The big jack was 36.4 inches long (fork length) and 26 inches in girth. Officials at the division’s headquarters in Morehead City weighed and identified the fish. There was no previous state-record for Almaco Jack, but the division decided that Frattasio’s fish was so big – Florida’s state record is 35 pounds, 9 ounces – that it deserved to be considered a state record.
16 more game wardens
The N.C. General Assembly has approved funding for 16 new wildlife enforcement officer positions, the first increase in the size of the N.C. Wildlife Resources Commission’s enforcement staff in 46 years.
Applications for the next Wildlife Law Enforcement Basic Academy training for positions will be available next May.
The commission’s enforcement staff will increase from 208 to 2224. Since the last increase in 1977, the sale of hunting, fishing and trapping licenses has increased by more than 200%, and North Carolina’s population has increased 87%.
Cam Ingram, the commission’s executive director and a former wildlife enforcement officer, said, “Adding 16 new officer positions … will allow us to better protect and conserve our state’s wildlife, habitats and natural resources.”
50-fish limit on mullet?
The N.C. Marine Fisheries Commission, which last month instituted a ban on all recreational harvest of striped mullet, aka finger mullet, until Jan. 1 has made recommendations for managing the coastal fish – popular for its roe and its value as a baitfish – that includes a 50-fish daily creel limit for recreational fisherman, along with restrictions for commercial fishing.
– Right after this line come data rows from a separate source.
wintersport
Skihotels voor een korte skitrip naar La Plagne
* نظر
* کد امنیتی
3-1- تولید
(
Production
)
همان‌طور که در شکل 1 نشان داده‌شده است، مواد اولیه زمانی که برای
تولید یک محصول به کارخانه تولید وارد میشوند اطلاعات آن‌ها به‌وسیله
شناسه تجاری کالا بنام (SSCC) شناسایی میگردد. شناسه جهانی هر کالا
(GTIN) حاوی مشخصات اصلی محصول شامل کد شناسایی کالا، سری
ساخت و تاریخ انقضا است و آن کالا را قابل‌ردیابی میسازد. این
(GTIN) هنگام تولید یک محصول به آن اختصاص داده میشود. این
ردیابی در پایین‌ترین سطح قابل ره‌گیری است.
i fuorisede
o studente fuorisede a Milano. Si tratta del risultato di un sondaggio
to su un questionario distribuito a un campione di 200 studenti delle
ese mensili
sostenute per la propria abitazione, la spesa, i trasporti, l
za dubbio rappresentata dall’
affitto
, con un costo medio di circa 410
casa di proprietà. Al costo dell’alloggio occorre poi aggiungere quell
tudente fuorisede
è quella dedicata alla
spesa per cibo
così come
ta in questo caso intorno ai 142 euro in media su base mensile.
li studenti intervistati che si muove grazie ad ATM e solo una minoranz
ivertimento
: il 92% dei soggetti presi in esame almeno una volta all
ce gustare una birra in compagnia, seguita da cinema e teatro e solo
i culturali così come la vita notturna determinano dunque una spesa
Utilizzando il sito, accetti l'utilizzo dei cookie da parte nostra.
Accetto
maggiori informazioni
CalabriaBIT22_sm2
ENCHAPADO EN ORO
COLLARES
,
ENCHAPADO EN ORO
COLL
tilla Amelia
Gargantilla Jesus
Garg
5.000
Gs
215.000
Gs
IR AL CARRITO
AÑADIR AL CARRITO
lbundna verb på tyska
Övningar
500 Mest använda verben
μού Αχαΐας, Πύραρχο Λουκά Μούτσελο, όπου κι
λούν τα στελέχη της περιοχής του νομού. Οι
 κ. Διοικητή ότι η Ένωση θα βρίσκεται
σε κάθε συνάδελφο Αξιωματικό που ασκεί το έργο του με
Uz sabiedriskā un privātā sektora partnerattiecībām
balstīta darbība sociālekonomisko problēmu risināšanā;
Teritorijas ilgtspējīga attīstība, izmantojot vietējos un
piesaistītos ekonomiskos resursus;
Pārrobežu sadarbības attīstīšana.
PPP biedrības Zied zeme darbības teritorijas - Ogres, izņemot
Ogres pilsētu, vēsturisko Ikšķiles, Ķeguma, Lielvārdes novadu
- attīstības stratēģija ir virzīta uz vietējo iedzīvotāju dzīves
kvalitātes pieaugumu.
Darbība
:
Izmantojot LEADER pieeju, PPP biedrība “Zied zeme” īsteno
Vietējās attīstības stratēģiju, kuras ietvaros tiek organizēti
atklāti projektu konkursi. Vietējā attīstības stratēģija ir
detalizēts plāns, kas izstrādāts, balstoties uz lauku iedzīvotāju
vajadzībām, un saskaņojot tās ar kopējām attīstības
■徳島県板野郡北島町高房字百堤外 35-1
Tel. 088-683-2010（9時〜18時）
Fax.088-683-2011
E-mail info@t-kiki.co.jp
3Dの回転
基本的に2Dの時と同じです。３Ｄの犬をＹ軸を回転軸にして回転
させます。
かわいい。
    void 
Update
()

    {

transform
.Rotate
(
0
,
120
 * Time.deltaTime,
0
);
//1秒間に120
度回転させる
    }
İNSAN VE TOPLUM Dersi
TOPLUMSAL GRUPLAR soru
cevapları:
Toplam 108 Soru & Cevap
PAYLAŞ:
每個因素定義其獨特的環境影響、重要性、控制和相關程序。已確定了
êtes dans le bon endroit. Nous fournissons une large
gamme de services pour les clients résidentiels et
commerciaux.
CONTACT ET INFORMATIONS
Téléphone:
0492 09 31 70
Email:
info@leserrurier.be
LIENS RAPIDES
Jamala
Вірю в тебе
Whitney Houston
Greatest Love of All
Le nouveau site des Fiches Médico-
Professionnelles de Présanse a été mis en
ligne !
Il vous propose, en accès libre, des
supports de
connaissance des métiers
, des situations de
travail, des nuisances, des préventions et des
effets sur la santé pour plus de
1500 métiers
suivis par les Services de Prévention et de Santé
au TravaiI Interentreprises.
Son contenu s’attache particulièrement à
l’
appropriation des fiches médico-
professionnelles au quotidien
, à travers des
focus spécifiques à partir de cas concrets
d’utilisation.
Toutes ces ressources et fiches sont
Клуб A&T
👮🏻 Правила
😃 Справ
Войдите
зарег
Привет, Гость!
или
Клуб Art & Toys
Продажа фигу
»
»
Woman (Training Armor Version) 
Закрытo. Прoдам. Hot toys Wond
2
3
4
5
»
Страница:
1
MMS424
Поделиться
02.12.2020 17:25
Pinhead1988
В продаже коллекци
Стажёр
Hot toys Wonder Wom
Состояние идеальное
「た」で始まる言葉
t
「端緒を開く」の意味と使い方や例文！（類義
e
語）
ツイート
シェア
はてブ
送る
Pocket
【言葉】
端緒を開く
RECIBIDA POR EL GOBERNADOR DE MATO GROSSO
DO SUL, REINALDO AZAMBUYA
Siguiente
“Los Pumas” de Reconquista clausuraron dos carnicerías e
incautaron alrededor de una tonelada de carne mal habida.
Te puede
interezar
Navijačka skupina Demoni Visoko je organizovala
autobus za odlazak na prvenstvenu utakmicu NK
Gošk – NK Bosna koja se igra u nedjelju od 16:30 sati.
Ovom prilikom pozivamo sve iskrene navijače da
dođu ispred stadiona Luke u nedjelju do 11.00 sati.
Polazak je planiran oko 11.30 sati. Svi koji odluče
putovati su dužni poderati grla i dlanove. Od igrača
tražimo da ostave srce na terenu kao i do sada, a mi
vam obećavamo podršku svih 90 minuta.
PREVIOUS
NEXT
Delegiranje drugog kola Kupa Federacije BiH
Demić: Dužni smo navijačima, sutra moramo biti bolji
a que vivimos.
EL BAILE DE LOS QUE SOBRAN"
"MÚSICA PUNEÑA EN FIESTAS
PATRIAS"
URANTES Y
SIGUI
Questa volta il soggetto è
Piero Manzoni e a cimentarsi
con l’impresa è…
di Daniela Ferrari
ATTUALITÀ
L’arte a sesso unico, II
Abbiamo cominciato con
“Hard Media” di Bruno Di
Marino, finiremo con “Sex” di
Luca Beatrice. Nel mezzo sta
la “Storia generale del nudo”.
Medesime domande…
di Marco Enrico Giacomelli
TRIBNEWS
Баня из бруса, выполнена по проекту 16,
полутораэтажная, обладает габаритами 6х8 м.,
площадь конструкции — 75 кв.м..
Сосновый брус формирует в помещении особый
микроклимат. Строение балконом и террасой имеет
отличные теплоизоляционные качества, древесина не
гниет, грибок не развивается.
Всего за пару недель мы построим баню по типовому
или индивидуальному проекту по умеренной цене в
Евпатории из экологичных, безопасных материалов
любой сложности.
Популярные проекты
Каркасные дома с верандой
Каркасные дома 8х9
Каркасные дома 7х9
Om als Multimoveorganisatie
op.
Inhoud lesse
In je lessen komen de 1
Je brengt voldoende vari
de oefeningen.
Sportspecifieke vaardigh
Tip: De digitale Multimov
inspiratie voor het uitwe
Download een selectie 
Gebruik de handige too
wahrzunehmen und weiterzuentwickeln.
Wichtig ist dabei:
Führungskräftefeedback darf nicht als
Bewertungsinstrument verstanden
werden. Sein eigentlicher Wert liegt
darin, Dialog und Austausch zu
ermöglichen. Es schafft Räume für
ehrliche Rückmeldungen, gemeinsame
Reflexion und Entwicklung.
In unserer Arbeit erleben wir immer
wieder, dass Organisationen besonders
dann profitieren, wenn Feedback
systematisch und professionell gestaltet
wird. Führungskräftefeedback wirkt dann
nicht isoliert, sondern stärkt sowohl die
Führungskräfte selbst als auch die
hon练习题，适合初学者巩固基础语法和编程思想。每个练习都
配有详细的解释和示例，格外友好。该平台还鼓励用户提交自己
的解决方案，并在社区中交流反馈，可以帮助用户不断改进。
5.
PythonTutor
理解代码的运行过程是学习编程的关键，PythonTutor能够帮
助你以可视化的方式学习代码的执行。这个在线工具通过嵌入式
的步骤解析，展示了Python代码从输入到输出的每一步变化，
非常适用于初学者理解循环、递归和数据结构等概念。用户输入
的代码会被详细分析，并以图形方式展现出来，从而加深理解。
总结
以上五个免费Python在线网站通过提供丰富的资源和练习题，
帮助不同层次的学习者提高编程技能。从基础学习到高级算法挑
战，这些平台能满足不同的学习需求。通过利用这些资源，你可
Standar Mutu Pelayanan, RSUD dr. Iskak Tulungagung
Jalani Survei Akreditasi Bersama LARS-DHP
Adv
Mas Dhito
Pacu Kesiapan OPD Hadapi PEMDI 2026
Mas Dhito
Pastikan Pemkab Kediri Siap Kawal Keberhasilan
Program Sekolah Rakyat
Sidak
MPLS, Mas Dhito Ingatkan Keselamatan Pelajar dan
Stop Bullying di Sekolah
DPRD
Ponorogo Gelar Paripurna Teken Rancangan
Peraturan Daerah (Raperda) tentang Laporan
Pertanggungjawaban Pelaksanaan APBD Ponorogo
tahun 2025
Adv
The recommendations will go to public comment at a series of public meetings from Dec 18-Jan. 17.
The N.C. Division of Marine Fisheries determined in 2022 that the state’s striped mullet are overfished, and overfishing is occurring.
Recommendations affecting recreational fishermen include the 50-fish limit, plus a for-hire vessel (charter boats) limit equal to fish fish per angler the vessel is licensed to carry.